**Instructions for the task**.
From the entries, copy each line that includes "your".

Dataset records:
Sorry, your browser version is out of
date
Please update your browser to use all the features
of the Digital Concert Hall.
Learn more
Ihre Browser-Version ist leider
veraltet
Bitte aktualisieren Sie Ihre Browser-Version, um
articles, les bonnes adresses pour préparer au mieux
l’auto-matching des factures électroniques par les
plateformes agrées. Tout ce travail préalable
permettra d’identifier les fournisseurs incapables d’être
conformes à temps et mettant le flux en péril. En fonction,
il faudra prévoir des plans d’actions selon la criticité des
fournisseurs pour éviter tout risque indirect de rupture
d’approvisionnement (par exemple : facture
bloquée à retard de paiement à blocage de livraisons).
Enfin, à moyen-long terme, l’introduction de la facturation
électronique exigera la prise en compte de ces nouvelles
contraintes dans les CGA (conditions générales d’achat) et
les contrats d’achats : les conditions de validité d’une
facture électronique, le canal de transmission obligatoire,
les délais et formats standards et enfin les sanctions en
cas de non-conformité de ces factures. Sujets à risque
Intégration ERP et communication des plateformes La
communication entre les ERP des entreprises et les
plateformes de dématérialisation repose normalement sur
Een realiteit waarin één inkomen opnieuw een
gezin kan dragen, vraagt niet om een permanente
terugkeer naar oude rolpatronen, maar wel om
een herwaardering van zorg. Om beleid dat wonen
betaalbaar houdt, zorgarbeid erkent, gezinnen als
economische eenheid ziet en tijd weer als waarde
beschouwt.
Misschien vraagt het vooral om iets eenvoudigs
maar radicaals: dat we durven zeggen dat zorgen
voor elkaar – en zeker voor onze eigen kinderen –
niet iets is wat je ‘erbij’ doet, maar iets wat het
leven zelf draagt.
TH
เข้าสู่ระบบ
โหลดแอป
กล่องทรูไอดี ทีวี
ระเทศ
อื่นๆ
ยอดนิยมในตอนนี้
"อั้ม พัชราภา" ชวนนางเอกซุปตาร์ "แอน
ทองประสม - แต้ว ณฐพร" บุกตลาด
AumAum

**Answer space**.
Sorry, your browser version is out of
Please update your browser to use all the features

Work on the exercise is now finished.